K. Maro parle à cœur ouvert de sa dépression après Femme Like U : « La drogue était la ligne qu’il ne fallait pas franchir »

Publié le 24 avril 2024 à 15:44
Canal+
Si K. Maro a connu un succès considérable grâce à son titre Femme Like U, Cyril Kamar de son vrai nom a toutefois vécu une période sombre à la suite de ce tube...

C’est l’un des artistes les plus célèbres des années 2000 en France. En 2004, K. Maro sort son deuxième album La Good Life comprenant la chanson Femme Like U. Ce titre change la carrière de l’artiste grâce à son succès considérable. Véritable tube, Femme Like U a depuis traversé les époques, permettant au natif de Beyrouth de devenir une véritable star.

Ce mardi 23 avril, celui qui se nomme dans la vraie vie Cyril Kamar était invité sur le plateau de Clique sur Canal+ afin de présenter son autobiographie intitulée Renaissances. Dans son livre, l’homme aujourd’hui âgé de 44 ans revient sur le succès qui a suivi Femme Like U, qui a entraîné une dépression de l’artiste : "La santé mentale n’a pas tenu… Au bout d’un moment j’ai brûlé la chandelle par les deux bouts. J’ai fini hospitalisé à 42 ou 43 kilos", raconte K. Maro face à Mouloud Achour.

K. Maro a dit non à la drogue

Cyril Kamar a ensuite expliqué les symptômes de son mal-être à l’époque : "La fatigue, tu as l’impression que tu n’arrives jamais à récupérer. En même temps, je mélangeais le boulot que je faisais auprès de mes équipes, ma carrière, le succès et répondre à la demande, les voyages… Femme Like U était numéro 1 dans une vingtaine de pays, dont il fallait que je voyage dans ces pays pour en faire la promotion, des showcases, des concerts…"

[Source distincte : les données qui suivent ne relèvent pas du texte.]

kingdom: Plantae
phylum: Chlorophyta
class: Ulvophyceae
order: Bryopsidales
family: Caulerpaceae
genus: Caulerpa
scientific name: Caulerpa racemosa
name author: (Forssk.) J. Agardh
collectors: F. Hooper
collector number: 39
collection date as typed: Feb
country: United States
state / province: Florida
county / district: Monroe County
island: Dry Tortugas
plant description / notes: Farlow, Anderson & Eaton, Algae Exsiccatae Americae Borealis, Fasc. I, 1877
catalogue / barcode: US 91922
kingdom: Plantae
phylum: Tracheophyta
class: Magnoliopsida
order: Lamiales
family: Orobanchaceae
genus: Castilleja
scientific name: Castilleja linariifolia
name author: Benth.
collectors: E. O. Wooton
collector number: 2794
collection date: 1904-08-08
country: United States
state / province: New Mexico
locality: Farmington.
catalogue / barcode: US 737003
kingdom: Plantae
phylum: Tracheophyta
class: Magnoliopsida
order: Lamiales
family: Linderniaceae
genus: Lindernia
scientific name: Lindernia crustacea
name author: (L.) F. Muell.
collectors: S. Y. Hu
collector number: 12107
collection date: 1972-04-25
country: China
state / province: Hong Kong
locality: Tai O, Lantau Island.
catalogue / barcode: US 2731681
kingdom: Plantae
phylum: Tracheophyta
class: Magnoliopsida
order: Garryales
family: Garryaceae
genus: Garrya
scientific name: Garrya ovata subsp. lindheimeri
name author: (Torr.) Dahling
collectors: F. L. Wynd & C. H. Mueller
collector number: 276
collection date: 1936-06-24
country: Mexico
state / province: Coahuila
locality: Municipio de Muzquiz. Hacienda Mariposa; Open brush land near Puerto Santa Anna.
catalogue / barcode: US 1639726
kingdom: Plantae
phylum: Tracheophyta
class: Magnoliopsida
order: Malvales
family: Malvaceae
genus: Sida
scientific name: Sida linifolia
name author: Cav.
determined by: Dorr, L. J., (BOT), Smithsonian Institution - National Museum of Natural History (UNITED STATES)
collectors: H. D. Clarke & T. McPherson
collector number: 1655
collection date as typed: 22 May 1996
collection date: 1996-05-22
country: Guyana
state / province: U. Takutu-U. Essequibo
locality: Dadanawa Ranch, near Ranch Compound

"Les premiers signes avant-coureurs étaient la perte de poids et cette espèce de fatigue", poursuit K. Maro. "Je revois des images qu’on passe de moi de 2004, 2005 et 2006, je pense que ça se voyait que j’allais mal tourner." Malgré tout, l’artiste s’était fixé une limite, celle de la drogue : "Je trouvais que mes parents pouvaient me pardonner de mettre une baffe ou deux quand je n’arrivais pas à supporter l’autorité, mais je pense qu’ils ne m’auraient jamais pardonné… La drogue était la ligne qu’il ne fallait pas franchir pour eux. Alors que j’ai été ultra tenté quand j’étais jeune. Dans les studios, il y avait des ‘saladiers’, avec de quoi faire un gâteau, de quoi sauter comme un lapin… Il y avait ce qu’il fallait. Plus les saladiers étaient gros, plus le studio était badass."